On Oct 31, 12:34*pm, Henry wrote:
Papa Tom wrote:
Sounds to me like the rest of you guys are whipping him/her up pretty well.
Are you sure King of the Apes is the problem, or is it just that many of
this group's members are unwilling to "respectfully disagree" with him/her?
Just my unsolicited input. * Papa Tom


* They're just angry, uptight, and easily offended with
no authority in real life, so they come to usenet to
play tough guys and 'net cops. ;-)


Exactly, and AFRAID OF NEW IDEAS, which should be whole point of
reading the Internet, right? If I wanted to have the official
viewpoint, I'd tune to Fox News, I guess.
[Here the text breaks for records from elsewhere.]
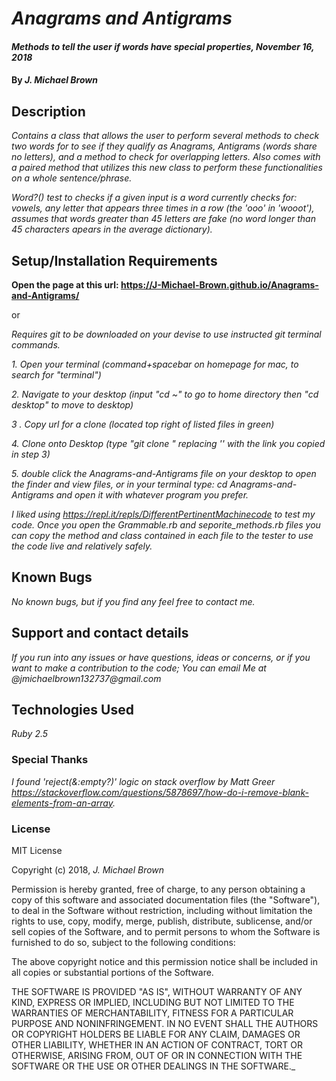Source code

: # _Anagrams and Antigrams_

#### _Methods to tell the user if words have special properties, November 16, 2018_

#### By _**J. Michael Brown**_

## Description

_Contains a class that allows the user to perform several methods to check two words for to see if they qualify as Anagrams, Antigrams (words share no letters), and a method to check for overlapping letters. Also comes with a paired method that utilizes this new class to perform these functionalities on a whole sentence/phrase._

_Word?() test to checks if a given input is a word currently checks for: vowels, any letter that appears three times in a row (the 'ooo' in 'wooot'), assumes that words greater than 45 letters are fake (no word longer than 45 characters apears in the average dictionary)._

## Setup/Installation Requirements    
**Open the page at this url:   https://J-Michael-Brown.github.io/Anagrams-and-Antigrams/**    

or    

_Requires git to be downloaded on your devise to use instructed git terminal commands._

 _1. Open your terminal (command+spacebar on homepage for mac, to search for "terminal")_

 _2. Navigate to your desktop (input "cd ~" to go to home directory then "cd desktop" to move to desktop)_

 _3 . Copy url for a clone (located top right of listed files in green)_

 _4. Clone onto Desktop (type "git clone <url link>" replacing '<url link>' with the link you copied in step 3)_

 _5. double click the Anagrams-and-Antigrams file on your desktop to open the finder and view files, or in your terminal type: cd Anagrams-and-Antigrams and open it with whatever program you prefer._   

_*I liked using https://repl.it/repls/DifferentPertinentMachinecode to test my code. Once you open the Grammable.rb and seporite_methods.rb files you can copy the method and class contained in each file to the tester to use the code live and relatively safely.*_

## Known Bugs

_No known bugs, but if you find any feel free to contact me._

## Support and contact details

_If you run into any issues or have questions, ideas or concerns, or if you want to make a contribution to the code; You can email Me at @jmichaelbrown132737@gmail.com_

## Technologies Used

_Ruby 2.5_

### Special Thanks

_I found 'reject(&:empty?)' logic on stack overflow by Matt Greer https://stackoverflow.com/questions/5878697/how-do-i-remove-blank-elements-from-an-array._

### License

MIT License

Copyright (c) 2018, _J. Michael Brown_  

Permission is hereby granted, free of charge, to any person obtaining a copy
of this software and associated documentation files (the "Software"), to deal
in the Software without restriction, including without limitation the rights
to use, copy, modify, merge, publish, distribute, sublicense, and/or sell
copies of the Software, and to permit persons to whom the Software is
furnished to do so, subject to the following conditions:  

The above copyright notice and this permission notice shall be included in all
copies or substantial portions of the Software.

THE SOFTWARE IS PROVIDED "AS IS", WITHOUT WARRANTY OF ANY KIND, EXPRESS OR
IMPLIED, INCLUDING BUT NOT LIMITED TO THE WARRANTIES OF MERCHANTABILITY,
FITNESS FOR A PARTICULAR PURPOSE AND NONINFRINGEMENT. IN NO EVENT SHALL THE
AUTHORS OR COPYRIGHT HOLDERS BE LIABLE FOR ANY CLAIM, DAMAGES OR OTHER
LIABILITY, WHETHER IN AN ACTION OF CONTRACT, TORT OR OTHERWISE, ARISING FROM,
OUT OF OR IN CONNECTION WITH THE SOFTWARE OR THE USE OR OTHER DEALINGS IN THE
SOFTWARE._
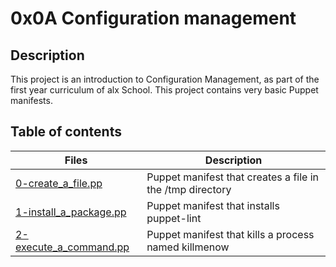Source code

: # 0x0A Configuration management

## Description
This project is an introduction to Configuration Management, as part of the first year curriculum of alx School.
This project contains very basic Puppet manifests.

## Table of contents
Files | Description
----- | -----------
[0-create_a_file.pp](./0-create_a_file.pp) | Puppet manifest that creates a file in the /tmp directory
[1-install_a_package.pp](./1-install_a_package.pp) | Puppet manifest that installs puppet-lint
[2-execute_a_command.pp](./2-execute_a_command.pp) | Puppet manifest that kills a process named killmenow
Anyway, there's seem to be a contradiction between Key West design
(old town that ironically comes to be called "new urbanism" nowadays)
and the urban sprawl representative of the American landscape...

(I answer below)

Originally Posted by andrelam

"I've visted KeyWest and would agree that if there is ANY town in
America that can be made largely car free this one would be it. I've
walked clear across town in less than 20 minutes. Many European cities
have banned general driving in their city cores with some limited
driving allowed for business owners (mostly delivery vehickles). You'd
be able to open up the main streets near where the cruise ships arrive
and make then all 100 pedestrian zones. In Holland this works great is
just about every village or city I've seen. Delivery vehicles can
still make it through, they just drive very slowly. Cyclist and
pedestrians have no problem integrating in those streets either."

Happy riding,
André

***

Yep, then we are back to square one... We don't have bikes in Main
Street because it was made to accommodate cars, so we'd have to start
by demolishing 75% of America, and then build it again.

And yet, I'm sure we can accomodate bikes in the suburban landscape if
there was the POLITICAL WILL and/or public demand.